===== Text provided =====

An orthopedic surgeon
with a love for good food, Tim Williams has sat down with some of Indy’s top chefs for his Back of House Productions video series. When he craves something solid and home-cooked, he makes a big pot of beef stew (which he pairs with a rustic loaf of chef Mark Bittman’s No Knead Bread). Williams shares his beef stew recipe with us. His secret ingredient? A few globs of yeasty, salty Marmite. “I was born in the UK, so I am familiar with the flavor of Marmite, even though I don’t enjoy it on bread like the Brits do,” he says. “I added it on a whim once because I thought the yeastiness might add some complexity.”
- 2 pounds stew beef
- Steakhouse seasoning (St. Elmo has a nice one)
- Olive oil
- Butter or bacon fat (optional)
- 1 large or 2 medium onions
- Clove of garlic, minced
- Cognac, brandy, or vermouth for deglazing
- Marmite or Vegemite (optional)
- 2 parsnips
- 3–4 carrots
- Bay leaf
- Black pepper
- Red wine
- Beef stock
- Mushrooms (optional)
- Frozen peas (optional)
- Cut stew beef into 1-inch pieces. Shake in a bag with flour and steakhouse seasoning.
- Brown the beef in batches in an enameled casserole dish using olive oil. Add a little butter or maybe some bacon fat as well if you’re really feeling dirty. Set browned beef aside in a large bowl with any residual juice.

===== Data =====

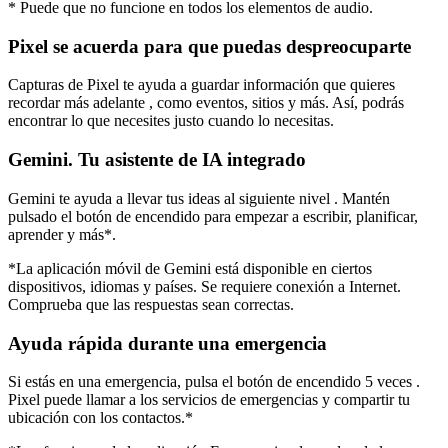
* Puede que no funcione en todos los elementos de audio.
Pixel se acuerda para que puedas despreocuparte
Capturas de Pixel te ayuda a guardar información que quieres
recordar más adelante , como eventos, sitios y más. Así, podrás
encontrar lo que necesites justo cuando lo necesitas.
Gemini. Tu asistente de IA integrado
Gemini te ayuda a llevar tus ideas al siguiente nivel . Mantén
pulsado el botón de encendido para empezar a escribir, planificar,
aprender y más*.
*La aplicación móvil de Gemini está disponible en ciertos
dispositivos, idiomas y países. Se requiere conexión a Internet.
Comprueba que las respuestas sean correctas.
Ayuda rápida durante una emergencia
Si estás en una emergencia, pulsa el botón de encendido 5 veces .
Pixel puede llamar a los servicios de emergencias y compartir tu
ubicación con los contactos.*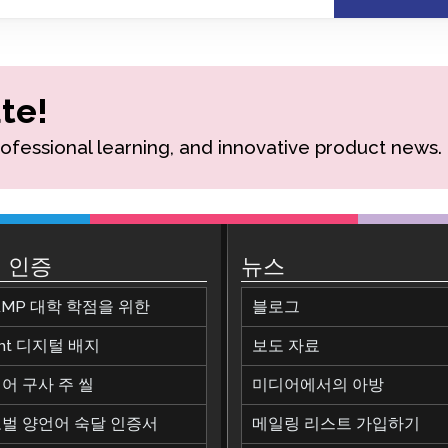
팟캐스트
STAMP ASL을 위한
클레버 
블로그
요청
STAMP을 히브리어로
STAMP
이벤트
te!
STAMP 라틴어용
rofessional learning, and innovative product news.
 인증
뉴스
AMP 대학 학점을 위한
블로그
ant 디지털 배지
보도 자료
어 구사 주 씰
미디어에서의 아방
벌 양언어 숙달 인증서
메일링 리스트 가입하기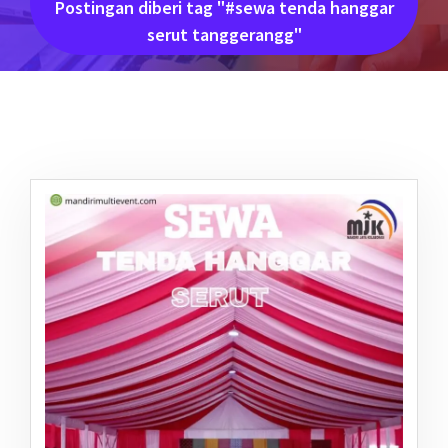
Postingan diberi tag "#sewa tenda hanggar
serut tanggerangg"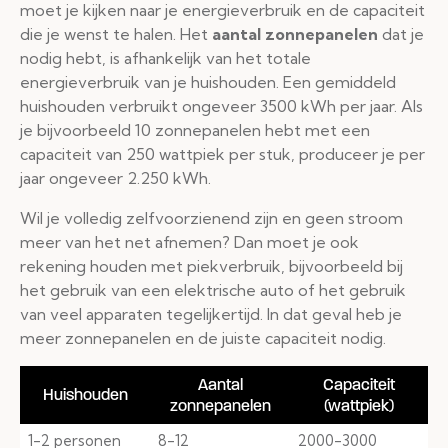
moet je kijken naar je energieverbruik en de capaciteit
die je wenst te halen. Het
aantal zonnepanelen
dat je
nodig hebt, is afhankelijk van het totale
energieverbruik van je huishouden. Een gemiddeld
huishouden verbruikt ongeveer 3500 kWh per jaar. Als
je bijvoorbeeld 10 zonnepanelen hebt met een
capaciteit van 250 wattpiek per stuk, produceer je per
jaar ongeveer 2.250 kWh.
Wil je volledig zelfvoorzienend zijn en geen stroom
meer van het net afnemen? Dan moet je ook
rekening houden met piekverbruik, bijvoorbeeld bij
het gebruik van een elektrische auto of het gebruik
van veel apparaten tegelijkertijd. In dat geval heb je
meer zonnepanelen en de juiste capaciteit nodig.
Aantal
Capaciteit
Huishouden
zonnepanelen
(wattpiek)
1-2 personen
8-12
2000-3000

=====

Task: Extend the beef stew recipe, not the listing, beginning right after the step about setting the browned beef aside, and write the rest of its method steps in the same format.

Exercise result:
- Add more olive oil to the pan and sauté onions until soft and turning. Add garlic and sauté briefly. Then with onions still in the pan, deglaze the pan with cognac or brandy or maybe vermouth. Whatever you have on hand as long as it’s boozy.
- Add back the beef, plus juices.
- Secret ingredient: Marmite/Vegemite (yes, they are the same). Stir in a tablespoon to coat the beef and onions. If you don’t have this, the stew will still be delicious. Don’t let this step hold you back.
- Add in chopped parsnips and chopped carrots.
- Add in bay leaf, thyme, rosemary, and black pepper to taste. Do not salt at this stage. There is plenty in the beef stock.
- Add in at least half a bottle of red wine. You can use Guinness or other dark beer as well, but use a little less wine if you do. Try not to drink all the wine before this step.
- Add in 1 cup of beef stock. (Can add more beef stock later if more liquid is needed.)
- Heat to bubbling, stirring occasionally. Cover and simmer about 1 1/2 to 2 hours.
- Taste at this point and add water if too salty or add more beef bullion if needed. Salt if necessary, but it should be super delish by now without it.
- During last half hour, add in some chopped potatoes (redskins are nice).
- Optional: In the last 15 minutes, add some sautéed mushrooms and/or frozen peas.
- Stew is done when the potatoes are cooked through. Serve immediately with a crusty bread to wipe up the juices. The leftovers (if any) will taste even better the next day.